Have we seen the last of Katie Couric's legs? Even my mother has said that she'll miss them. Since giving the public notice yesterday morning that she would be ankling her gig as the empress of NBC's Today in favor of a perch at the CBS Evening News and a regular spot on 60 Minutes, Couric has telegraphed that this new phase of her career is all about trousers. In recent years, fairly or not, Couric's skirts have received only slightly less attention than her interview skills and on-air manner. Now, she seems to have declared the Era of the Pantsuit.

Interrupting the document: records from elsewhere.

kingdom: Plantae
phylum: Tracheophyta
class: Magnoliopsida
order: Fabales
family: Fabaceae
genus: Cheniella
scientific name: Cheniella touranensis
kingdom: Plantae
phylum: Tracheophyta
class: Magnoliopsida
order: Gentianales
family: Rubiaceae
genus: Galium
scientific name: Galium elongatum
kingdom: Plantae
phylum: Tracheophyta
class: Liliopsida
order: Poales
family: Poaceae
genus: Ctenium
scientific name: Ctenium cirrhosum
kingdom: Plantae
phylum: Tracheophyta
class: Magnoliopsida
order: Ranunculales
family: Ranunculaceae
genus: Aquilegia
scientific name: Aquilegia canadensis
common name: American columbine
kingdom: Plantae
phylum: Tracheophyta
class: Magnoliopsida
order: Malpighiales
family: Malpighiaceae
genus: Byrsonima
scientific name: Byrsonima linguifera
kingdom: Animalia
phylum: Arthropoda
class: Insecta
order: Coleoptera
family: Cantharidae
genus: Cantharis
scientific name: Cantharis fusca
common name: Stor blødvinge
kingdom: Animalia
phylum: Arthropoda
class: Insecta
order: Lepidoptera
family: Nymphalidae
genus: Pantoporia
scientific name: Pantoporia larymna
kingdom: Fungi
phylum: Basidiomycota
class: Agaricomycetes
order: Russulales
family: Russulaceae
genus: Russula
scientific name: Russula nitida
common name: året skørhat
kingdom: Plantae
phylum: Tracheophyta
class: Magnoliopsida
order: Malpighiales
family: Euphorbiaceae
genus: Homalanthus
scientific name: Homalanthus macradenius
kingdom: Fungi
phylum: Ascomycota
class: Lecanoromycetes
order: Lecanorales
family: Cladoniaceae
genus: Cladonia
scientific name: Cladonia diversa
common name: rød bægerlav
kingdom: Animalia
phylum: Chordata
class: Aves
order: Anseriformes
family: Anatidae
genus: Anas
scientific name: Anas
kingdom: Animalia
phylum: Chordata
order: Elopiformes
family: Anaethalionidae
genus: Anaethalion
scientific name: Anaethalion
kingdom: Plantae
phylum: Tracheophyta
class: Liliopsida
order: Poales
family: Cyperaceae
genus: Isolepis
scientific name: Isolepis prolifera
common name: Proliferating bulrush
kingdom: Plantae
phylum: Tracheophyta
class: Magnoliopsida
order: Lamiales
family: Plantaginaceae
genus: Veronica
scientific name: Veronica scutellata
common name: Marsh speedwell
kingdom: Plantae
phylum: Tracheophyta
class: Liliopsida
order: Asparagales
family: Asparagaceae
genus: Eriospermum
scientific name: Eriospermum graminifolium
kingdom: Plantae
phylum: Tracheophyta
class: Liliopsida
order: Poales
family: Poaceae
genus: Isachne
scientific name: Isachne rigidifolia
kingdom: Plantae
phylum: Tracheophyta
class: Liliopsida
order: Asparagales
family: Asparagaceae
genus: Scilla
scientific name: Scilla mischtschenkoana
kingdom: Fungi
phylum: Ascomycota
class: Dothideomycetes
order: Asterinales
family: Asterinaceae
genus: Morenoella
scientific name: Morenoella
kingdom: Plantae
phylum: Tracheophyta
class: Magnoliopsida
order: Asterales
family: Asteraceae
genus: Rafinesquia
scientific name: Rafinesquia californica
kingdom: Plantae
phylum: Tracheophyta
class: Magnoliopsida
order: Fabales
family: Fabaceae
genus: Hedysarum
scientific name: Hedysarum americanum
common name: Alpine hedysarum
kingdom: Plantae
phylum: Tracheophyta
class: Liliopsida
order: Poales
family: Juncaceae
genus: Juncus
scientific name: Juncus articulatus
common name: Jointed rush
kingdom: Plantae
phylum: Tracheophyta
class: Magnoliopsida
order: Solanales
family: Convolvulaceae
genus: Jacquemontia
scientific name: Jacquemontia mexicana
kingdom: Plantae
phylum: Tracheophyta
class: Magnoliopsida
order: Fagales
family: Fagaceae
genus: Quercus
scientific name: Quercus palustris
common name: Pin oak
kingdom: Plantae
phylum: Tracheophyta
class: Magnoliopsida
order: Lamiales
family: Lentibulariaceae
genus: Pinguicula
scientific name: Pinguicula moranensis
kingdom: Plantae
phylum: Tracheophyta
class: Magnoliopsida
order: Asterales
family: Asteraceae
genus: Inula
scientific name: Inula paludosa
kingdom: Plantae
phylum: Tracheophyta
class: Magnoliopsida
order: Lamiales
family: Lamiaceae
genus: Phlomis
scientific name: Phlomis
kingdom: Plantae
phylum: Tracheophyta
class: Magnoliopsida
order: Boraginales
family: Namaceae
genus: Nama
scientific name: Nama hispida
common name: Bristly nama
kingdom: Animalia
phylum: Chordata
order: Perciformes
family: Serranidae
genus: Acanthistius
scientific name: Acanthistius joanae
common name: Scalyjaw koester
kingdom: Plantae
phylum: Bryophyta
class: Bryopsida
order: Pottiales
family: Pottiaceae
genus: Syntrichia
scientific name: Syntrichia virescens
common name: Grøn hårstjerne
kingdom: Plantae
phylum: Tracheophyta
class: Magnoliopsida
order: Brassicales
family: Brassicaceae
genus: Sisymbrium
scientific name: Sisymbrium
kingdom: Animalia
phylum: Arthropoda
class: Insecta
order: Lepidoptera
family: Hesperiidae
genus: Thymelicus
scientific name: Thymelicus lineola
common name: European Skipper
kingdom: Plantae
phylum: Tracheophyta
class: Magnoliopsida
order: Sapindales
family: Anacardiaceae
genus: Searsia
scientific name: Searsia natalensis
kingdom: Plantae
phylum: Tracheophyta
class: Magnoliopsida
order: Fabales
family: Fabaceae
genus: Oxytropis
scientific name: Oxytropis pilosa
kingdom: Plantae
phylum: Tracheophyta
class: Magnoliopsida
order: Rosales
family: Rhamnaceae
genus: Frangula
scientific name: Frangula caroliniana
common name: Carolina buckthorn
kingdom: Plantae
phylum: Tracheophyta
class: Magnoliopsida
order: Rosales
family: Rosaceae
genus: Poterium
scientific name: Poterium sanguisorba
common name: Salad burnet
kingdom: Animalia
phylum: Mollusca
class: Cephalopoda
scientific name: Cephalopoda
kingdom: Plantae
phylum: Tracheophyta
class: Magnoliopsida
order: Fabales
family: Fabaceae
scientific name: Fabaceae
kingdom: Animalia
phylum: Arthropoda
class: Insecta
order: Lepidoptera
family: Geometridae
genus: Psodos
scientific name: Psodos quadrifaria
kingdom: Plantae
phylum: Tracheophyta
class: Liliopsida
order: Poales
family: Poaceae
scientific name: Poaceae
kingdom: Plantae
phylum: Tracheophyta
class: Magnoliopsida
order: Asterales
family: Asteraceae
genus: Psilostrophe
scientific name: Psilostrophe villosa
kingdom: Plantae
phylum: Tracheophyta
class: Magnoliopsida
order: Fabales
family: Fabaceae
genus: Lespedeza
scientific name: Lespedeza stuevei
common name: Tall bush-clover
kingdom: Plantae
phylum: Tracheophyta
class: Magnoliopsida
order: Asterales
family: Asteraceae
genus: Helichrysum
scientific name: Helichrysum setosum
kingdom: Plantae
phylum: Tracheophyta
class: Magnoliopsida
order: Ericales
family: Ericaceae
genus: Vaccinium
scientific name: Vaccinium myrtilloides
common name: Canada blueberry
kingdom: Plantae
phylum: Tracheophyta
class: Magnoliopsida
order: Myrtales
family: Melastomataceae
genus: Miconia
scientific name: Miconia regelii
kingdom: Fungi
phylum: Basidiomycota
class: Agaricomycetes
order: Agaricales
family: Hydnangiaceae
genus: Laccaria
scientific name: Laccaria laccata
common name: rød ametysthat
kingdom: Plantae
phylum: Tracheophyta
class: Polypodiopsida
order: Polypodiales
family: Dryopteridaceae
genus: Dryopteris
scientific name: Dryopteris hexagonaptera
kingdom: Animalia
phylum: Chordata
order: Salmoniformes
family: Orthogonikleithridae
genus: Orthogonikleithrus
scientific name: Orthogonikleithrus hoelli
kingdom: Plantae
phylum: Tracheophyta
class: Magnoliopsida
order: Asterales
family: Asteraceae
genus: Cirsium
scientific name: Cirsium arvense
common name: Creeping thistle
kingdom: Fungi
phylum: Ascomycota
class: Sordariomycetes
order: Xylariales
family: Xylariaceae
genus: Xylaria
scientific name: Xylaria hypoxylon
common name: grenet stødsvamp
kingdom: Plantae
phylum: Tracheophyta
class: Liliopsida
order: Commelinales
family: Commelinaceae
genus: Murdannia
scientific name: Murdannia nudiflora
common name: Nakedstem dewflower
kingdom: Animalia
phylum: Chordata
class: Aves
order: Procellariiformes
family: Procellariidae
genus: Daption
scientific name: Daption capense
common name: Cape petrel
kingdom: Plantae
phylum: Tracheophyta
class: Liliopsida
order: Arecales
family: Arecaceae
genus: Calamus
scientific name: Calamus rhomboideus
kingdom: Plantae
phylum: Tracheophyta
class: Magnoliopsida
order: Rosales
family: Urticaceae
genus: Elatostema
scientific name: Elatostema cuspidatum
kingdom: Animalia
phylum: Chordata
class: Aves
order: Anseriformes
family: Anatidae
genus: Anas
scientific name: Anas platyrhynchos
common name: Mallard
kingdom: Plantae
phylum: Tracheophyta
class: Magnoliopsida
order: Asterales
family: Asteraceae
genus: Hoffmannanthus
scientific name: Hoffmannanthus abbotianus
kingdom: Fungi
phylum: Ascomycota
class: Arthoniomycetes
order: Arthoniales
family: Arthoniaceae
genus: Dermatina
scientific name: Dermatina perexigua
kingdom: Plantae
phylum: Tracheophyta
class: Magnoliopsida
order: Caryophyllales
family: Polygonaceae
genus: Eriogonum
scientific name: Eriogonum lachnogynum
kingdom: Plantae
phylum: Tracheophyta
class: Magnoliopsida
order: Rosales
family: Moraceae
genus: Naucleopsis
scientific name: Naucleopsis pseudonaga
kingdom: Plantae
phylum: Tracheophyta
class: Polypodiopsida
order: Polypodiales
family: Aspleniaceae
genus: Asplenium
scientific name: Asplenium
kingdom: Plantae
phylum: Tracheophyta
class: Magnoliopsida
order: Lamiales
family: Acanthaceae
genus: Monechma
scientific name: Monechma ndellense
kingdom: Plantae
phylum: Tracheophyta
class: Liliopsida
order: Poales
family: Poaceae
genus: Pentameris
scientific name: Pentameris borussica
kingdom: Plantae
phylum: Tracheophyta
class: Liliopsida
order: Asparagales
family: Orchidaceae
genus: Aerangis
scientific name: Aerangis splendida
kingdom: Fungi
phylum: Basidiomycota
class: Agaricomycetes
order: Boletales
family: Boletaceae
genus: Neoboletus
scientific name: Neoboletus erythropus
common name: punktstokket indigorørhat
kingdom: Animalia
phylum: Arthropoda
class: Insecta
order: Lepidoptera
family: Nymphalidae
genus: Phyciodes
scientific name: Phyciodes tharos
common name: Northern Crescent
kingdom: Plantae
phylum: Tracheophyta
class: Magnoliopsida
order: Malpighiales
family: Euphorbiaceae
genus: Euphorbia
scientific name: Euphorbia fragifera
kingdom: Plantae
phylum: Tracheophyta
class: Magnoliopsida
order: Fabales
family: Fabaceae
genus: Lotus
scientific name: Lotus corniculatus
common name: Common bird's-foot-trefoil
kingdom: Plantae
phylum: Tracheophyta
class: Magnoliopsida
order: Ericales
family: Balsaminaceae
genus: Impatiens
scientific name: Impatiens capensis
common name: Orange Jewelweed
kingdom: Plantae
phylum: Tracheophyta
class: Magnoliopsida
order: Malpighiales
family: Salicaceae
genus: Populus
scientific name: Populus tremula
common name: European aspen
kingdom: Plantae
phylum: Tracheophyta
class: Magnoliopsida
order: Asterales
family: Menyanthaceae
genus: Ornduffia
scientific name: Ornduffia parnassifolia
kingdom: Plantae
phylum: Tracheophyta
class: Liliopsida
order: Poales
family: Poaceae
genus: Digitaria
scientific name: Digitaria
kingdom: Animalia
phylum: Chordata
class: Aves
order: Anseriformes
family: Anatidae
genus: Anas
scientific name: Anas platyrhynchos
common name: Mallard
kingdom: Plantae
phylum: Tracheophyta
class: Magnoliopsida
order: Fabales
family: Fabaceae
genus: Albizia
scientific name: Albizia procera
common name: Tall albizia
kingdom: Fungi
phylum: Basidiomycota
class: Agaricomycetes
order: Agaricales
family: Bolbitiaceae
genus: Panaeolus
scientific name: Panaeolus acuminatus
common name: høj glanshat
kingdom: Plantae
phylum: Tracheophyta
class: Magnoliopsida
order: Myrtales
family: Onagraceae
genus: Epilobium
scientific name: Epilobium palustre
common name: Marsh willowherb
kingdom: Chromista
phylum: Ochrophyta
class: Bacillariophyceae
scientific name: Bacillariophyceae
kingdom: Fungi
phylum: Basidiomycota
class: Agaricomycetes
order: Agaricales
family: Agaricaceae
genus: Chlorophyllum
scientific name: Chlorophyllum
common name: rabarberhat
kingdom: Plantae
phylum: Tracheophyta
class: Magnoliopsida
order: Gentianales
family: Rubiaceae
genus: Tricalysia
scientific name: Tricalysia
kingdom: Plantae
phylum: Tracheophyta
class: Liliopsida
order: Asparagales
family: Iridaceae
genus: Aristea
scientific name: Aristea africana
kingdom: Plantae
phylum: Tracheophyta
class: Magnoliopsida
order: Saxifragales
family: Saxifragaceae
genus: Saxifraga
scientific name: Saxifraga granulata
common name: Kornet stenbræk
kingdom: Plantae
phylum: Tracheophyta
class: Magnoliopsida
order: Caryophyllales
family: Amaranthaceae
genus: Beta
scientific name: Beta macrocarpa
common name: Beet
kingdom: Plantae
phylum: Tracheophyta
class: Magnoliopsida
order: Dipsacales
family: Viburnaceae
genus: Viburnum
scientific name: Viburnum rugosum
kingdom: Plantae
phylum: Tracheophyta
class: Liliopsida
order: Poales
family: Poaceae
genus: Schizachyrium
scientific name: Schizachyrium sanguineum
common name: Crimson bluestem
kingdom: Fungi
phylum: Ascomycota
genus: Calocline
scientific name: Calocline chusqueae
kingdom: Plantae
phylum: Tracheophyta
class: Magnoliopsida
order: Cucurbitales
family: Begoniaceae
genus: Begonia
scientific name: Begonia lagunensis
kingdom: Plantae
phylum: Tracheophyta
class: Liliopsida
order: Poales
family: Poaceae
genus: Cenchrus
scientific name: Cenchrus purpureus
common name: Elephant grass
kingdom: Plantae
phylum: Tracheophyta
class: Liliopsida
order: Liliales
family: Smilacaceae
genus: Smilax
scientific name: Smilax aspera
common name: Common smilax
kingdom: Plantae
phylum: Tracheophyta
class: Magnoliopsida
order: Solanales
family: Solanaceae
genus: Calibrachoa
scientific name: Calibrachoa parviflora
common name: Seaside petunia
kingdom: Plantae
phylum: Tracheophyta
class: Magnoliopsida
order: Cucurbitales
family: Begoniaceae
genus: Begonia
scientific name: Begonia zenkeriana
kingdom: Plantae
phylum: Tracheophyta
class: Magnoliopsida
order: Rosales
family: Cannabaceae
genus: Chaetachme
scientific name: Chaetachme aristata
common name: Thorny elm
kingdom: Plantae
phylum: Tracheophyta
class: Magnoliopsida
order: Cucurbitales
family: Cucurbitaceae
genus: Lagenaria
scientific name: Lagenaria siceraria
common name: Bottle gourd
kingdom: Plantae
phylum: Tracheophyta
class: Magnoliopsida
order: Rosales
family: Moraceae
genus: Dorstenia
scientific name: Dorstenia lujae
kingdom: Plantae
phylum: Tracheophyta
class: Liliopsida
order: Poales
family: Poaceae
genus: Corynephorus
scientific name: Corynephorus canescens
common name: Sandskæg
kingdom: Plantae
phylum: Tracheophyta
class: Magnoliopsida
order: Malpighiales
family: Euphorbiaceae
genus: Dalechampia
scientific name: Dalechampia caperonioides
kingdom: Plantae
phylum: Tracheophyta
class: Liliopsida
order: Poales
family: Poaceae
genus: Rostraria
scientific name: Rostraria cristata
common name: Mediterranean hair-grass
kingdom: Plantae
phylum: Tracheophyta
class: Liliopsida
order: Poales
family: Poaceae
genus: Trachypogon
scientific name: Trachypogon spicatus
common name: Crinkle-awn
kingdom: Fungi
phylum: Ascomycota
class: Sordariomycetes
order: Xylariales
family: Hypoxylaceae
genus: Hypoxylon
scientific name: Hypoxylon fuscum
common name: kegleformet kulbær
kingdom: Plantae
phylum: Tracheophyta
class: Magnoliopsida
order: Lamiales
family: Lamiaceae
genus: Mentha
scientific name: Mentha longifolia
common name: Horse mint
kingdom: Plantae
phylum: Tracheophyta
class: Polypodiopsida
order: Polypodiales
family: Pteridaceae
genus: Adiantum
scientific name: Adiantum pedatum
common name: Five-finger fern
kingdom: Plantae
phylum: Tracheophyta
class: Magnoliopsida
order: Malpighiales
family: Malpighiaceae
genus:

She has worn them before, of course. But you would maybe have to be a media naif not to see a message in the juxtaposition of Wednesday's outfit (a white number over a peach top, a get-up suitable for a Palm Beach luncheon) and today's (dark, severe, and sharp-shouldered with vaguely military aspect). The din surrounding Couric's job switch is loud enough to suggest that we're all media critics now. There can be no gravitas in the conspicuous display of gams, and gravitas—God, what an awful word—is both a news anchor's stock in trade and the quality that many of Couric's detractors say she manifestly lacks.
Couric's ascent to Cronkite's desk signals the consummation of a happy marriage between network news and showbiz. (Or, less dramatically, this old couple is just renewing its vows with a big flashy party.) I am disinclined to regard this as a sign of the apocalypse. MSNBC's Keith Olbermann, whose Countdown is a marvelous mélange of thoughtful analysis, tabloid nonsense, and true wit, would perhaps agree. I suspect that the people responsible for administrating Anderson Cooper's hairdo and Brian Williams' tan definitely would. If you do not, well, that's why we have Jim Lehrer. In this media universe, Couric's journalistic credentials constitute a license for CBS to sell her personality—the "likability" that has helped make Today the most lucrative show, perhaps, in the history of television—at 6:30 p.m. Eastern Time.
What makes Couric so well-liked has to do with some rare combination of a warm smile, a steely backbone, an inability to condescend to her audience, and a sure instinct for self-deprecation. She opened this morning's show by talking to Sen. Bill Frist. This was more like a firm chat than a probing interview, but no other network newsperson would have done any better, and Couric proved herself a master of the Mike Wallace trick of simulating skeptical intellection by peering over the rims of her glasses. Most of the rest of her three-hour tour of duty today involved girly stuff presented genially and with dignity—a bit with the teenage figure skater Kimmie Meissner, some fashion tips, and so forth. She even managed not to lose any class when emitting the following segue: "From pop culture [and] religion to another dynamic duo: Joan Rivers and finding love on the Internet." That's a pro, and the notion that Couric is short on authority because she's adept at presenting Glamour's "Do's and Don'ts" is a trifle outmoded, even more chauvinistic than scrutinizing her hemline.
Today, NBC announced that Meredith Vieira would be Couric's replacement. While it is not yet known what her thoughts are on the semantic significance of pants, she is on record saying, sensibly, that it is superfluous to wear underwear with pantyhose. That's a tidbit I picked up from Jon Stewart, who was floated, not long ago, as a possible player on the CBS Evening News.